Stored data entries:

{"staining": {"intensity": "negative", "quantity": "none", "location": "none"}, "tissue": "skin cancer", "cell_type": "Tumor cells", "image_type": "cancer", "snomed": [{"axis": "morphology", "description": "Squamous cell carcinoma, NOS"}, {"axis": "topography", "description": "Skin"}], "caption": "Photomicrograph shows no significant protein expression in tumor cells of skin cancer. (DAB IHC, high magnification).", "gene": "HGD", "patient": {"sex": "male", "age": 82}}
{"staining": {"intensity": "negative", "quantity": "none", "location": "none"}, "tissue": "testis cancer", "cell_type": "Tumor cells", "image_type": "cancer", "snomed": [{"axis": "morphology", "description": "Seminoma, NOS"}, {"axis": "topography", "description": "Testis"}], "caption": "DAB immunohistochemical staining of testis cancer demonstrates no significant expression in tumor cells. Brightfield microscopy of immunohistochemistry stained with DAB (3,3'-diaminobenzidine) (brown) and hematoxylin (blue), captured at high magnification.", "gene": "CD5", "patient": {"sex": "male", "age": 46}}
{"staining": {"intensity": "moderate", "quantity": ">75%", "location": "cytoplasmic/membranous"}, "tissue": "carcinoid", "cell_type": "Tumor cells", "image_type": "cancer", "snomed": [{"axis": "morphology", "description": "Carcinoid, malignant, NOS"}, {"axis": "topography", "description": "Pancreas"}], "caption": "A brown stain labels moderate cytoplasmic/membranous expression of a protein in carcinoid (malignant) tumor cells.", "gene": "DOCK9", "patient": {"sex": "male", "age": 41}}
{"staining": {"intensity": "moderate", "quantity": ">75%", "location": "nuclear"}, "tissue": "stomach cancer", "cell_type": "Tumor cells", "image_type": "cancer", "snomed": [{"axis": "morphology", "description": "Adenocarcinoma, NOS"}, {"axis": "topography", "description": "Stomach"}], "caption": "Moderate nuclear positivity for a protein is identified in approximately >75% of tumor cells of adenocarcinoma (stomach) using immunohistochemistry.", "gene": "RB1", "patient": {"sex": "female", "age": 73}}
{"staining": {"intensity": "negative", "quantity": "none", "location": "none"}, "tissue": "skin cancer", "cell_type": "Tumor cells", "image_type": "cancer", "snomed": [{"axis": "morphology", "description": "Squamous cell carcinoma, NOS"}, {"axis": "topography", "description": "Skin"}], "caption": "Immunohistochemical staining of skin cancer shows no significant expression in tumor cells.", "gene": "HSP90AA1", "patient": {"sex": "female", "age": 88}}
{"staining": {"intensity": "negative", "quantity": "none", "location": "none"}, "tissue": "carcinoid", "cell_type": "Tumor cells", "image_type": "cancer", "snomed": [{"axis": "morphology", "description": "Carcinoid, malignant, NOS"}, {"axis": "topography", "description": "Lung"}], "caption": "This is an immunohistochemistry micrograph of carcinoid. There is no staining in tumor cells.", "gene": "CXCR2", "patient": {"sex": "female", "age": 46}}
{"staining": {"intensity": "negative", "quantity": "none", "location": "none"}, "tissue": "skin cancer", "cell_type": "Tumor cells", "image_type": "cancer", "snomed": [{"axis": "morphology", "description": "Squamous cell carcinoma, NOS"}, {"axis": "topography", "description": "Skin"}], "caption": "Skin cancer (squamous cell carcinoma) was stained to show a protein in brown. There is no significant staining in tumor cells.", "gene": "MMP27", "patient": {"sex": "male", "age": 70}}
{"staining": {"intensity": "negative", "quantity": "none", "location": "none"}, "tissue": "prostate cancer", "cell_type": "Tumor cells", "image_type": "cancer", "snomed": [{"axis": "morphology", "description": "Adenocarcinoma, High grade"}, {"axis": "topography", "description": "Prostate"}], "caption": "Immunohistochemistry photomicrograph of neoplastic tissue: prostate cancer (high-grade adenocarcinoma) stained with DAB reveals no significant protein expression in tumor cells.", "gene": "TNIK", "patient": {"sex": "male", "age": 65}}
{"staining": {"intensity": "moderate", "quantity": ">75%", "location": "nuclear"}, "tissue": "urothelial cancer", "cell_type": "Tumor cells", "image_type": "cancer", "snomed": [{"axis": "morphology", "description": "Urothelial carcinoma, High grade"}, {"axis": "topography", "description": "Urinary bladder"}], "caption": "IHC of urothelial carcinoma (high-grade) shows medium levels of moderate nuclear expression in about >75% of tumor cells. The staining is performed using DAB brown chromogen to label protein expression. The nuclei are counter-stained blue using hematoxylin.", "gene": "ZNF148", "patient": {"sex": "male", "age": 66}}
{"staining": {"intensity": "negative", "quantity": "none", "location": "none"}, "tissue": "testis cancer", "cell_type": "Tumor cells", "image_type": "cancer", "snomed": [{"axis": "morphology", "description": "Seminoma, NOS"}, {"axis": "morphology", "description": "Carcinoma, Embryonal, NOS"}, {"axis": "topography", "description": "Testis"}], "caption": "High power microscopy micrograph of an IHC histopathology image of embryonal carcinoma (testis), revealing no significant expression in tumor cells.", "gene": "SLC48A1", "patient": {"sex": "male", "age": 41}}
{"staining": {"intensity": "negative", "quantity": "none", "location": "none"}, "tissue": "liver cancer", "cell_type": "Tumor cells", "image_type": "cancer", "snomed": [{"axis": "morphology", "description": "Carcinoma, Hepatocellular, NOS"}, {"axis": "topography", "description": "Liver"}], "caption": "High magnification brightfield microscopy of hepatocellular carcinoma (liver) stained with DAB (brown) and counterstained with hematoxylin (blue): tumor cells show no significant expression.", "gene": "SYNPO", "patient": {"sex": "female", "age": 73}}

Requirement: Type the entries out again so that they match exactly.

Solved problem:
{"staining": {"intensity": "negative", "quantity": "none", "location": "none"}, "tissue": "skin cancer", "cell_type": "Tumor cells", "image_type": "cancer", "snomed": [{"axis": "morphology", "description": "Squamous cell carcinoma, NOS"}, {"axis": "topography", "description": "Skin"}], "caption": "Photomicrograph shows no significant protein expression in tumor cells of skin cancer. (DAB IHC, high magnification).", "gene": "HGD", "patient": {"sex": "male", "age": 82}}
{"staining": {"intensity": "negative", "quantity": "none", "location": "none"}, "tissue": "testis cancer", "cell_type": "Tumor cells", "image_type": "cancer", "snomed": [{"axis": "morphology", "description": "Seminoma, NOS"}, {"axis": "topography", "description": "Testis"}], "caption": "DAB immunohistochemical staining of testis cancer demonstrates no significant expression in tumor cells. Brightfield microscopy of immunohistochemistry stained with DAB (3,3'-diaminobenzidine) (brown) and hematoxylin (blue), captured at high magnification.", "gene": "CD5", "patient": {"sex": "male", "age": 46}}
{"staining": {"intensity": "moderate", "quantity": ">75%", "location": "cytoplasmic/membranous"}, "tissue": "carcinoid", "cell_type": "Tumor cells", "image_type": "cancer", "snomed": [{"axis": "morphology", "description": "Carcinoid, malignant, NOS"}, {"axis": "topography", "description": "Pancreas"}], "caption": "A brown stain labels moderate cytoplasmic/membranous expression of a protein in carcinoid (malignant) tumor cells.", "gene": "DOCK9", "patient": {"sex": "male", "age": 41}}
{"staining": {"intensity": "moderate", "quantity": ">75%", "location": "nuclear"}, "tissue": "stomach cancer", "cell_type": "Tumor cells", "image_type": "cancer", "snomed": [{"axis": "morphology", "description": "Adenocarcinoma, NOS"}, {"axis": "topography", "description": "Stomach"}], "caption": "Moderate nuclear positivity for a protein is identified in approximately >75% of tumor cells of adenocarcinoma (stomach) using immunohistochemistry.", "gene": "RB1", "patient": {"sex": "female", "age": 73}}
{"staining": {"intensity": "negative", "quantity": "none", "location": "none"}, "tissue": "skin cancer", "cell_type": "Tumor cells", "image_type": "cancer", "snomed": [{"axis": "morphology", "description": "Squamous cell carcinoma, NOS"}, {"axis": "topography", "description": "Skin"}], "caption": "Immunohistochemical staining of skin cancer shows no significant expression in tumor cells.", "gene": "HSP90AA1", "patient": {"sex": "female", "age": 88}}
{"staining": {"intensity": "negative", "quantity": "none", "location": "none"}, "tissue": "carcinoid", "cell_type": "Tumor cells", "image_type": "cancer", "snomed": [{"axis": "morphology", "description": "Carcinoid, malignant, NOS"}, {"axis": "topography", "description": "Lung"}], "caption": "This is an immunohistochemistry micrograph of carcinoid. There is no staining in tumor cells.", "gene": "CXCR2", "patient": {"sex": "female", "age": 46}}
{"staining": {"intensity": "negative", "quantity": "none", "location": "none"}, "tissue": "skin cancer", "cell_type": "Tumor cells", "image_type": "cancer", "snomed": [{"axis": "morphology", "description": "Squamous cell carcinoma, NOS"}, {"axis": "topography", "description": "Skin"}], "caption": "Skin cancer (squamous cell carcinoma) was stained to show a protein in brown. There is no significant staining in tumor cells.", "gene": "MMP27", "patient": {"sex": "male", "age": 70}}
{"staining": {"intensity": "negative", "quantity": "none", "location": "none"}, "tissue": "prostate cancer", "cell_type": "Tumor cells", "image_type": "cancer", "snomed": [{"axis": "morphology", "description": "Adenocarcinoma, High grade"}, {"axis": "topography", "description": "Prostate"}], "caption": "Immunohistochemistry photomicrograph of neoplastic tissue: prostate cancer (high-grade adenocarcinoma) stained with DAB reveals no significant protein expression in tumor cells.", "gene": "TNIK", "patient": {"sex": "male", "age": 65}}
{"staining": {"intensity": "moderate", "quantity": ">75%", "location": "nuclear"}, "tissue": "urothelial cancer", "cell_type": "Tumor cells", "image_type": "cancer", "snomed": [{"axis": "morphology", "description": "Urothelial carcinoma, High grade"}, {"axis": "topography", "description": "Urinary bladder"}], "caption": "IHC of urothelial carcinoma (high-grade) shows medium levels of moderate nuclear expression in about >75% of tumor cells. The staining is performed using DAB brown chromogen to label protein expression. The nuclei are counter-stained blue using hematoxylin.", "gene": "ZNF148", "patient": {"sex": "male", "age": 66}}
{"staining": {"intensity": "negative", "quantity": "none", "location": "none"}, "tissue": "testis cancer", "cell_type": "Tumor cells", "image_type": "cancer", "snomed": [{"axis": "morphology", "description": "Seminoma, NOS"}, {"axis": "morphology", "description": "Carcinoma, Embryonal, NOS"}, {"axis": "topography", "description": "Testis"}], "caption": "High power microscopy micrograph of an IHC histopathology image of embryonal carcinoma (testis), revealing no significant expression in tumor cells.", "gene": "SLC48A1", "patient": {"sex": "male", "age": 41}}
{"staining": {"intensity": "negative", "quantity": "none", "location": "none"}, "tissue": "liver cancer", "cell_type": "Tumor cells", "image_type": "cancer", "snomed": [{"axis": "morphology", "description": "Carcinoma, Hepatocellular, NOS"}, {"axis": "topography", "description": "Liver"}], "caption": "High magnification brightfield microscopy of hepatocellular carcinoma (liver) stained with DAB (brown) and counterstained with hematoxylin (blue): tumor cells show no significant expression.", "gene": "SYNPO", "patient": {"sex": "female", "age": 73}}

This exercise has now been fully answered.